● **Problem requirements**
Retype the following lines exactly as they appear, without changing anything.

● **Exercise materials**
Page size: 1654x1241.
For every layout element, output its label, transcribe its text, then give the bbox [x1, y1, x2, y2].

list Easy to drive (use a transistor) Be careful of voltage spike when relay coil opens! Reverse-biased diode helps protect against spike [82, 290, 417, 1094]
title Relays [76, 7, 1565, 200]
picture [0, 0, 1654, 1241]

● **Worked answer**
Page size: 1654x1241.
For every layout element, output its label, transcribe its text, then give the bbox [x1, y1, x2, y2].

list Easy to drive (use a transistor) Be careful of voltage spike when relay coil opens! Reverse-biased diode helps protect against spike [82, 290, 417, 1094]
title Relays [76, 7, 1565, 200]
picture [0, 0, 1654, 1241]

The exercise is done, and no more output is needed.